• ACTIVITY
Wherever a line in the data holds the word "images", pull that line out.

(Beginning of MATERIAL FOR THIS TASK)

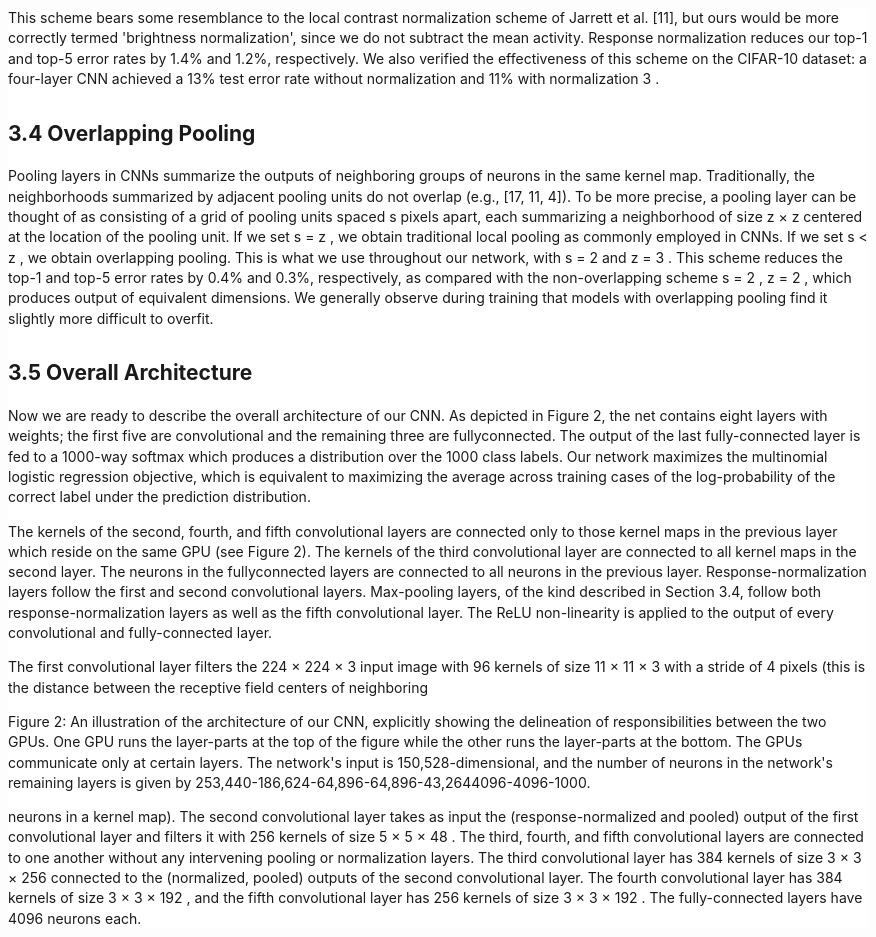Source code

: This scheme bears some resemblance to the local contrast normalization scheme of Jarrett et al. [11], but ours would be more correctly termed 'brightness normalization', since we do not subtract the mean activity. Response normalization reduces our top-1 and top-5 error rates by 1.4% and 1.2%, respectively. We also verified the effectiveness of this scheme on the CIFAR-10 dataset: a four-layer CNN achieved a 13% test error rate without normalization and 11% with normalization 3 .

## 3.4 Overlapping Pooling

Pooling layers in CNNs summarize the outputs of neighboring groups of neurons in the same kernel map. Traditionally, the neighborhoods summarized by adjacent pooling units do not overlap (e.g., [17, 11, 4]). To be more precise, a pooling layer can be thought of as consisting of a grid of pooling units spaced s pixels apart, each summarizing a neighborhood of size z × z centered at the location of the pooling unit. If we set s = z , we obtain traditional local pooling as commonly employed in CNNs. If we set s < z , we obtain overlapping pooling. This is what we use throughout our network, with s = 2 and z = 3 . This scheme reduces the top-1 and top-5 error rates by 0.4% and 0.3%, respectively, as compared with the non-overlapping scheme s = 2 , z = 2 , which produces output of equivalent dimensions. We generally observe during training that models with overlapping pooling find it slightly more difficult to overfit.

## 3.5 Overall Architecture

Now we are ready to describe the overall architecture of our CNN. As depicted in Figure 2, the net contains eight layers with weights; the first five are convolutional and the remaining three are fullyconnected. The output of the last fully-connected layer is fed to a 1000-way softmax which produces a distribution over the 1000 class labels. Our network maximizes the multinomial logistic regression objective, which is equivalent to maximizing the average across training cases of the log-probability of the correct label under the prediction distribution.

The kernels of the second, fourth, and fifth convolutional layers are connected only to those kernel maps in the previous layer which reside on the same GPU (see Figure 2). The kernels of the third convolutional layer are connected to all kernel maps in the second layer. The neurons in the fullyconnected layers are connected to all neurons in the previous layer. Response-normalization layers follow the first and second convolutional layers. Max-pooling layers, of the kind described in Section 3.4, follow both response-normalization layers as well as the fifth convolutional layer. The ReLU non-linearity is applied to the output of every convolutional and fully-connected layer.

The first convolutional layer filters the 224 × 224 × 3 input image with 96 kernels of size 11 × 11 × 3 with a stride of 4 pixels (this is the distance between the receptive field centers of neighboring

Figure 2: An illustration of the architecture of our CNN, explicitly showing the delineation of responsibilities between the two GPUs. One GPU runs the layer-parts at the top of the figure while the other runs the layer-parts at the bottom. The GPUs communicate only at certain layers. The network's input is 150,528-dimensional, and the number of neurons in the network's remaining layers is given by 253,440-186,624-64,896-64,896-43,2644096-4096-1000.



neurons in a kernel map). The second convolutional layer takes as input the (response-normalized and pooled) output of the first convolutional layer and filters it with 256 kernels of size 5 × 5 × 48 . The third, fourth, and fifth convolutional layers are connected to one another without any intervening pooling or normalization layers. The third convolutional layer has 384 kernels of size 3 × 3 × 256 connected to the (normalized, pooled) outputs of the second convolutional layer. The fourth convolutional layer has 384 kernels of size 3 × 3 × 192 , and the fifth convolutional layer has 256 kernels of size 3 × 3 × 192 . The fully-connected layers have 4096 neurons each.
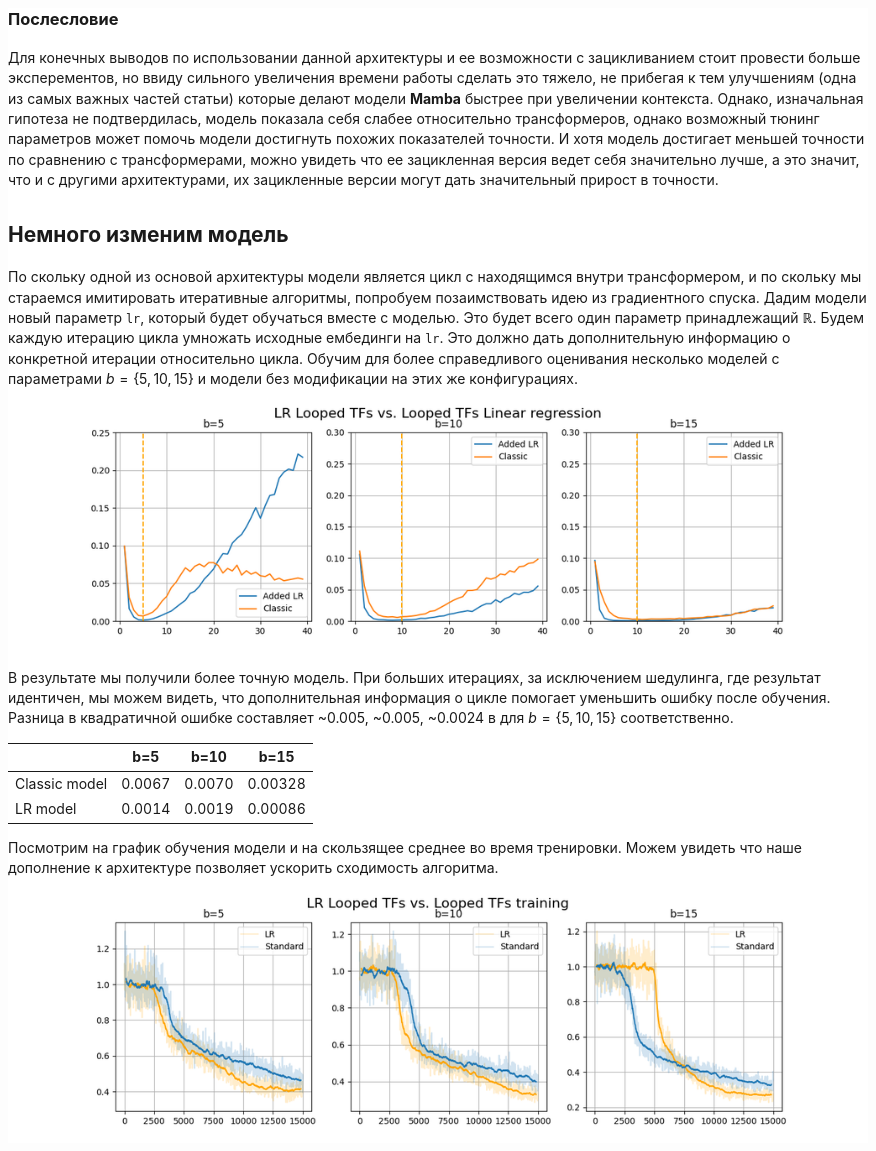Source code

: <a id="ssm-mamba-afterword"></a>
### Послесловие
Для конечных выводов по использовании данной архитектуры и ее возможности с зацикливанием стоит провести больше эксперементов, но ввиду сильного увеличения времени работы сделать это тяжело, не прибегая к тем улучшениям (одна из самых важных частей статьи) которые делают модели **Mamba** быстрее при увеличении контекста. Однако, изначальная гипотеза не подтвердилась, модель показала себя слабее относительно трансформеров, однако возможный тюнинг параметров может помочь модели достигнуть похожих показателей точности. И хотя модель достигает меньшей точности по сравнению с трансформерами, можно увидеть что ее зацикленная версия ведет себя значительно лучше, а это значит, что и с другими архитектурами, их зацикленные версии могут дать значительный прирост в точности.

<a id="lr"></a>
## Немного изменим модель
По скольку одной из основой архитектуры модели является цикл с находящимся внутри трансформером, и по скольку мы стараемся имитировать итеративные алгоритмы, попробуем позаимствовать идею из градиентного спуска. Дадим модели новый параметр `lr`, который будет обучаться вместе с моделью. Это будет всего один параметр принадлежащий $\mathbb{R}$. Будем каждую итерацию цикла умножать исходные ембединги на `lr`. Это должно дать дополнительную информацию о конкретной итерации относительно цикла. 
Обучим для более справедливого оценивания несколько моделей с параметрами $b=\{5, 10, 15\}$ и модели без модификации на этих же конфигурациях. 

![](images/experiment_lr_looped_tf.png "experiment_lr_looped_tf")

В результате мы получили более точную модель. При больших итерациях, за исключением шедулинга, где результат идентичен, мы можем видеть, что дополнительная информация о цикле помогает уменьшить ошибку после обучения. Разница в квадратичной ошибке составляет ~0.005, ~0.005, ~0.0024 в для $b = \{5, 10, 15\}$ соответственно. 

|               | b=5    | b=10   | b=15    |
|---------------|--------|--------|---------|
| Classic model | 0.0067 | 0.0070 | 0.00328 |
| LR model      | 0.0014 | 0.0019 | 0.00086 |

Посмотрим на график обучения модели и на скользящее среднее во время тренировки. Можем увидеть что наше дополнение к архитектуре позволяет ускорить сходимость алгоритма.

![](images/experiment_lr_looped_tf_train_loss.png "experiment_lr_looped_tf_train_loss")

(End of MATERIAL FOR THIS TASK)

• TASK SOLUTION
![](images/experiment_lr_looped_tf.png "experiment_lr_looped_tf")
![](images/experiment_lr_looped_tf_train_loss.png "experiment_lr_looped_tf_train_loss")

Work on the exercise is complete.